What you need to do -
Within the records below is a range that opens at the line with "159 165 18.03" and closes at the line with "268 88 39.68". Return that range word for word, both ends included, and only that range.

Data to use -
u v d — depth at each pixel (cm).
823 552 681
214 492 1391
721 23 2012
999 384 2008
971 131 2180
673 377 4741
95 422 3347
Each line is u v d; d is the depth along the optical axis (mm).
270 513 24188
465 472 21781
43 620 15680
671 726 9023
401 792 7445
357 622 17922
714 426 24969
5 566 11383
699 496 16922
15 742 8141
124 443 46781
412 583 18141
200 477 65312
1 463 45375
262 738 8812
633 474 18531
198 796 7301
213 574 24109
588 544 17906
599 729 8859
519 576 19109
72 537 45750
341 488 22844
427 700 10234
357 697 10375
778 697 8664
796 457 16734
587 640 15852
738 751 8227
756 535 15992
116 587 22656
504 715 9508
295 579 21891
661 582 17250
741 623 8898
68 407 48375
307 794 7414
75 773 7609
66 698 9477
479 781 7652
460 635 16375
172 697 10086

* * *

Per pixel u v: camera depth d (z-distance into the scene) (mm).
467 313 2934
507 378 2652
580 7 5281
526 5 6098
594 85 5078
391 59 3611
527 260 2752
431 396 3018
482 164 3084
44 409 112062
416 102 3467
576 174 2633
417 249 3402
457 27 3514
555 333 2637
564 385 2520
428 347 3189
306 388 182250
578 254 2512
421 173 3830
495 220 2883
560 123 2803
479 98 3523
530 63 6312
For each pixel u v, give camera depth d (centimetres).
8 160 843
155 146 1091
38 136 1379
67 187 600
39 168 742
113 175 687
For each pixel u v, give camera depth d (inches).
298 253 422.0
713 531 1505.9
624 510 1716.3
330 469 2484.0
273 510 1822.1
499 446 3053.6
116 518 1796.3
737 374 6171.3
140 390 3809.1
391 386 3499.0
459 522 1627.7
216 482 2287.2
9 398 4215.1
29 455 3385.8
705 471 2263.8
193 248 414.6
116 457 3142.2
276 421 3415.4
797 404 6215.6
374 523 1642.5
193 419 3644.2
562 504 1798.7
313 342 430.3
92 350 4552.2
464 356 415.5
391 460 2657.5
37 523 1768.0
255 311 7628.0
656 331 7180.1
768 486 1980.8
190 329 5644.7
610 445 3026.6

==

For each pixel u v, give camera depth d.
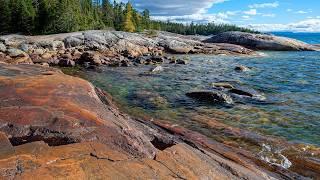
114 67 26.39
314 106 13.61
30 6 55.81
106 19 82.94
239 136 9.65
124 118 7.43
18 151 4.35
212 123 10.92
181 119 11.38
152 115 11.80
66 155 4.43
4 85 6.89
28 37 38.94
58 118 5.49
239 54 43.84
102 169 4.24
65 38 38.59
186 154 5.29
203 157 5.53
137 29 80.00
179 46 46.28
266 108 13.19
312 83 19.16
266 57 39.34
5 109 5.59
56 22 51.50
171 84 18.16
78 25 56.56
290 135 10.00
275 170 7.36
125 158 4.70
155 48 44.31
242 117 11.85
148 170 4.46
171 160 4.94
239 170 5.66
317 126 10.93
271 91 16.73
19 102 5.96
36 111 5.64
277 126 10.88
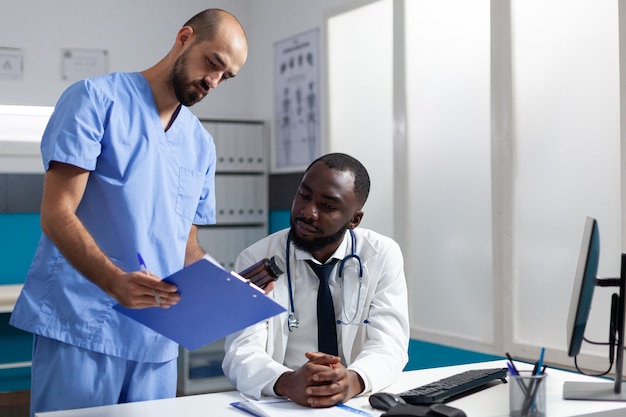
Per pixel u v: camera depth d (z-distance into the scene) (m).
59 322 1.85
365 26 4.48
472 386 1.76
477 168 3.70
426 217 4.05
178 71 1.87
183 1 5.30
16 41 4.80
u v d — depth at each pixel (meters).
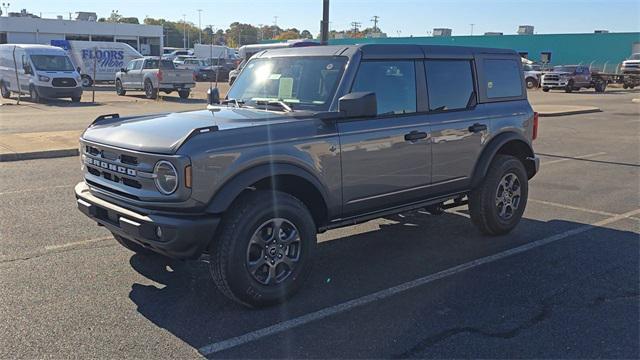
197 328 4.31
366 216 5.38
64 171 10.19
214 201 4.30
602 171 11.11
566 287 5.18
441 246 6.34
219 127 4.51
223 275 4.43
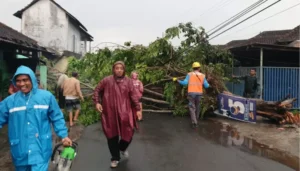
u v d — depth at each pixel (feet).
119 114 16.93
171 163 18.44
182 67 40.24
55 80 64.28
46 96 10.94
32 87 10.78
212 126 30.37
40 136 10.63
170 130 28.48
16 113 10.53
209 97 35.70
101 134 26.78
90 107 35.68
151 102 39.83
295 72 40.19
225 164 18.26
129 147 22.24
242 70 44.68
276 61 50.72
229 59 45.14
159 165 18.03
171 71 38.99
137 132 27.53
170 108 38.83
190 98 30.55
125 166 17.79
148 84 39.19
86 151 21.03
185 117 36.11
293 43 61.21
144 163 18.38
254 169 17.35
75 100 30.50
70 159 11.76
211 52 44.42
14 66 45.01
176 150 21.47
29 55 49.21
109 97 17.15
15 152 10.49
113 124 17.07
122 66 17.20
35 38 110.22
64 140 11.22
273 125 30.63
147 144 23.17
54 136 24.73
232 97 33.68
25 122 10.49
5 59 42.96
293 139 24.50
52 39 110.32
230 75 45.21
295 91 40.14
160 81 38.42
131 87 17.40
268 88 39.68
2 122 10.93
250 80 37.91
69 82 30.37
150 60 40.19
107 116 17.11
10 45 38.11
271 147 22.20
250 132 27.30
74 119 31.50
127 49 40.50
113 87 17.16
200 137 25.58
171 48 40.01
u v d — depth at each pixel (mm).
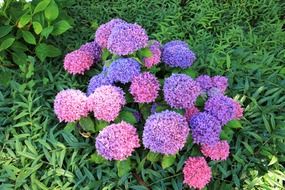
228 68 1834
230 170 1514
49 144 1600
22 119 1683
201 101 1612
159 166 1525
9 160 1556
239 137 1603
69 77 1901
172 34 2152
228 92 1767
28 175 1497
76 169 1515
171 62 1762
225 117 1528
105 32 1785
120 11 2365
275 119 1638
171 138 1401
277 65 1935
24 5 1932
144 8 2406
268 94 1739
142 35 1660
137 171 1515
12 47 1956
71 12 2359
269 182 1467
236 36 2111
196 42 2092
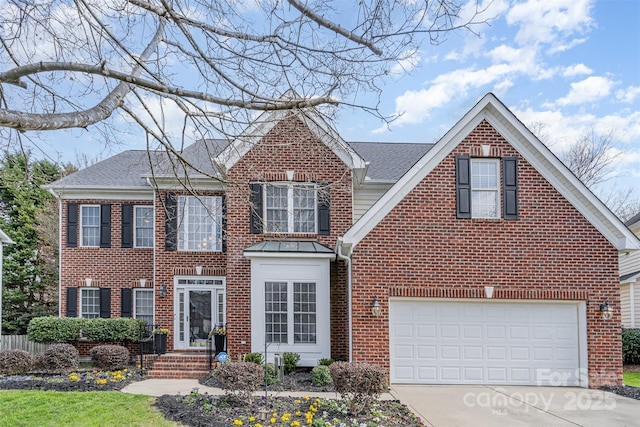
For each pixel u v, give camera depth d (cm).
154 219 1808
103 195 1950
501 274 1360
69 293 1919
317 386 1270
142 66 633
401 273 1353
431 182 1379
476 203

Answer -
159 165 18.03
171 71 38.99
137 132 27.53
170 108 38.83
190 98 30.55
125 166 17.79
148 84 39.19
86 151 21.03
185 117 36.11
293 43 61.21
144 163 18.38
254 169 17.35
75 100 30.50
70 159 11.76
211 52 44.42
14 66 45.01
176 150 21.47
29 55 49.21
109 97 17.15
15 152 10.49
113 124 17.07
122 66 17.20
35 38 110.22
64 140 11.22
273 125 30.63
147 144 23.17
54 136 24.73
232 97 33.68
25 122 10.49
5 59 42.96
293 139 24.50
52 39 110.32
230 75 45.21
295 91 40.14
160 81 38.42
131 87 17.40
268 88 39.68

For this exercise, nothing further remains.